No good foundation is laid to aid the realization of the purpose of education. Memorisation is being mistaken for learning and high academic records as a yardstick for measuring the ability of students’ creativity.

Our system totally abandons the individual uniqueness, ignoring the fact that no two brains are the same, not even identical twins.

As Albert Einstein puts it, everyone is a genius, but if you judge a fish by its ability to climb a tree, it will live its whole life believing it is stupid. Ironically our system judges fish, sheep, cattle, goats and birds by their ability to fly.
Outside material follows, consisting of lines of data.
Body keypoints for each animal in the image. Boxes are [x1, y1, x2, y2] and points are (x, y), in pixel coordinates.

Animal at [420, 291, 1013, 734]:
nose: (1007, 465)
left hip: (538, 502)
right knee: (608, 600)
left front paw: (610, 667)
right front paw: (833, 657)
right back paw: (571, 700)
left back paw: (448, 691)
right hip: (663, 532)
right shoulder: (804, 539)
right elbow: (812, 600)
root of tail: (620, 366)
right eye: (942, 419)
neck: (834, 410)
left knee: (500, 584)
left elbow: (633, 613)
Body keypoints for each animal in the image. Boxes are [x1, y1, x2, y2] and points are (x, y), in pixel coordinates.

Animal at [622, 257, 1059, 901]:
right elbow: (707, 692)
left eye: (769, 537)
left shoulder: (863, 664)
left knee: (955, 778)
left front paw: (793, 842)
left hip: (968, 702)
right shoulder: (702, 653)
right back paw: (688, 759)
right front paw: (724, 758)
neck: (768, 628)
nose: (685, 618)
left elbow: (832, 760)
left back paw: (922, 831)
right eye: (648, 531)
Exams only make students compete rather than collaborate their ideas. After the exam what is next for students? Continue to compete? Obviously not, they need to collaborate, cooperate and coordinate their ideas to solve problems or satisfy a societal need. But our educational system teaches less about collaboration.
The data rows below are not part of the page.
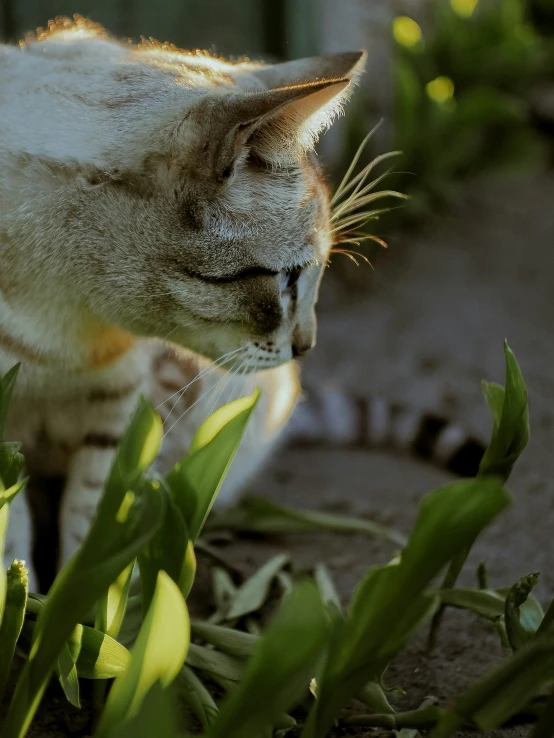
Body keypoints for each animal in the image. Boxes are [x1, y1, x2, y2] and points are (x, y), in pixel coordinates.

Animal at [1, 15, 484, 592]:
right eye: (288, 278)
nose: (308, 347)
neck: (64, 325)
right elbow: (13, 548)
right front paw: (30, 608)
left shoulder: (124, 416)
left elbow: (92, 536)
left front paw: (85, 607)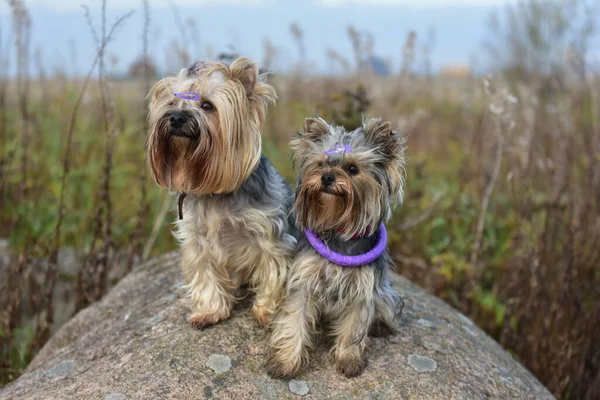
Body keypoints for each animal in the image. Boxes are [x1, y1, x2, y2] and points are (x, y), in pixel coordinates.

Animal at [145, 58, 296, 328]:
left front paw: (266, 312)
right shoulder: (197, 240)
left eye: (207, 106)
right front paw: (209, 311)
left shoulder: (270, 235)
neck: (213, 193)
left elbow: (272, 271)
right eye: (171, 103)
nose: (176, 118)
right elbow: (205, 274)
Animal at [268, 116, 406, 378]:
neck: (339, 225)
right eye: (321, 164)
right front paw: (286, 362)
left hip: (383, 293)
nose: (327, 177)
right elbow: (294, 320)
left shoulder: (362, 289)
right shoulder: (304, 280)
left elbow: (353, 326)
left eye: (352, 169)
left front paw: (348, 360)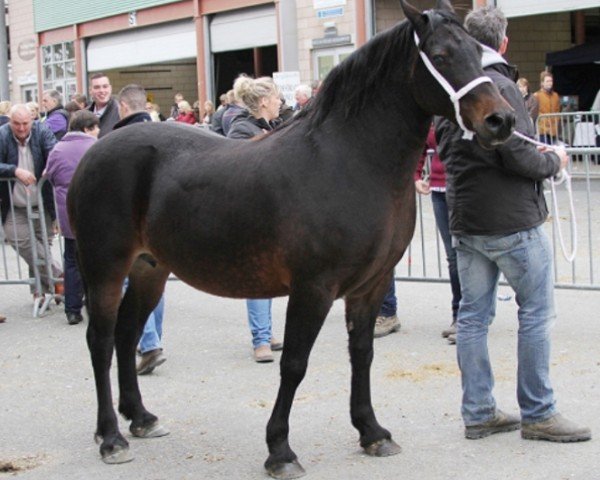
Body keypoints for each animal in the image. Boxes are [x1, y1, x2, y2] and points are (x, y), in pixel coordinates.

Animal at [68, 0, 512, 476]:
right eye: (443, 55)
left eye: (479, 52)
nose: (500, 120)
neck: (350, 160)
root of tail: (94, 151)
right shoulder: (313, 288)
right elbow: (294, 364)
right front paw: (279, 450)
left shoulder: (371, 286)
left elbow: (362, 354)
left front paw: (372, 432)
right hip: (105, 270)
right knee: (100, 341)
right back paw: (111, 437)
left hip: (149, 270)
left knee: (127, 335)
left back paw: (140, 418)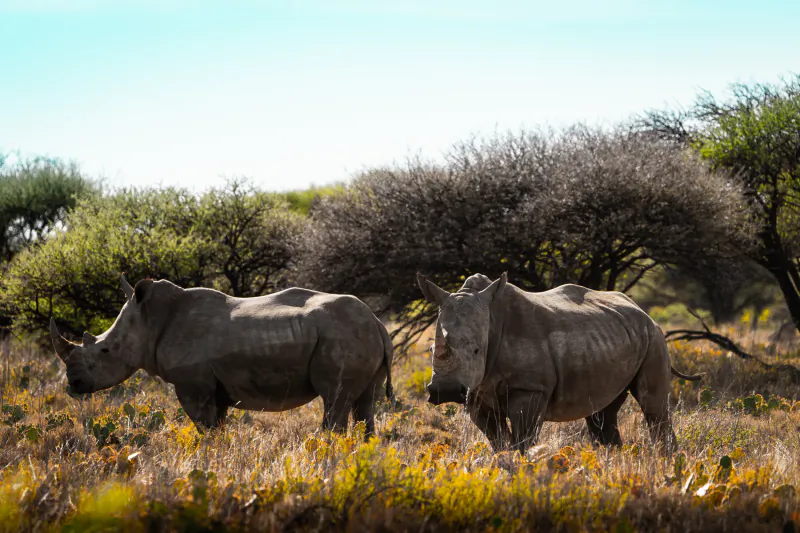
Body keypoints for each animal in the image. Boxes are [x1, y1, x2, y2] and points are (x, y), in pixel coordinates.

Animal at [49, 276, 394, 437]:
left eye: (105, 350)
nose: (74, 383)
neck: (150, 321)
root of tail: (377, 322)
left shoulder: (193, 384)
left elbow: (205, 428)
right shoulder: (215, 388)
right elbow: (218, 426)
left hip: (341, 335)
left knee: (335, 400)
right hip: (358, 334)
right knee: (365, 403)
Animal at [416, 272, 702, 454]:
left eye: (477, 350)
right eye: (430, 349)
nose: (445, 391)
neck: (492, 322)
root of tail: (643, 311)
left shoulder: (530, 388)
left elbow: (523, 441)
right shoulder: (476, 392)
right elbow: (499, 443)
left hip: (654, 338)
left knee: (653, 406)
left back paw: (666, 461)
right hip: (615, 337)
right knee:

It is also not surprising that the numbers of unemployment keep rising. Recent past figures from the Ghana statistical service show that the unemployment rate for 2015 sadly stood at about 11.9% of Ghana’s Labor Force.

This was reported by Ghana’s statistical Service after undertaking a survey on the basis that, one was available for work and not working.

According to Dr. Bawumia in 2016, 48% of our employable youth were roaming the streets of the country in search of jobs (both graduates and illiterates) to the extent that we even have Unemployed Graduates Association.

While we wait on President Nana Addo Dankwa Akufo-Addo’s government to make available a database of unemployed people he promised, we can only imagine that the statistics quoted by Dr. Bawumia two years ag has doubled.

There is every indication that the situation is largely borne out of the growing disparity between academia (classroom) and industry (world of work). Exactly what one would expect if the curriculum is being prepared by policy makers who may not have a clue how the classroom looks like and whose children will not be affected by it.

So Pathetic!

In order to ameliorate this problem of academia and industry variation and the unemployment trend, our educational sector needs to undergo a rigorous structural reform to improve the quality of graduates we produce at every educational level.

Our curriculum should be geared towards creating an atmosphere of continuous innovation and improvement to the individual and the society at large through the very people who administer these courses rather leaving it in the hands of policy makers.

Educational surveys must be inculcated into industrial reviews and industrial requirements too must be infused into the educational system because the two must be congruent enough to provide mutual benefits.

As often said, the standard of education of a country cannot be higher than the quality of its teachers. In the stride to sustain and produce quality and responsible graduates, questions should be asked as to which kind of teacher is required and what should be done to produce teachers of that quality.

Good education can change anyone but a good teacher can change everything. We need good teachers and not just any teacher who will groom and train our future leaders into robots who only act on instructions.

Dr. Ben Carson was not academically good through elementary school, yet today he is an inspiration to a lot because he made it in life.

Bill Gates never completed the university but became the richest man in the world. All these are indications that examinations and high academic laurels should not be our focus; quality should be the pride of our workmanship. Innovation and imagination is what will continue to bring forward unprecedented levels of achievement in terms of our mastery over our natural resources.

To move forward as a nation and productively utilize our human resource base, the quality of our education for the upcoming and existing populace must be essential to industry. Focus must move from competition to collaboration in the academic sphere. It’s not enough to know. Use the knowledge to better society.

By Pascalina Abadum

The writer is a graduate of the Kwame Nkrumah University of Science and Technology (KNUST).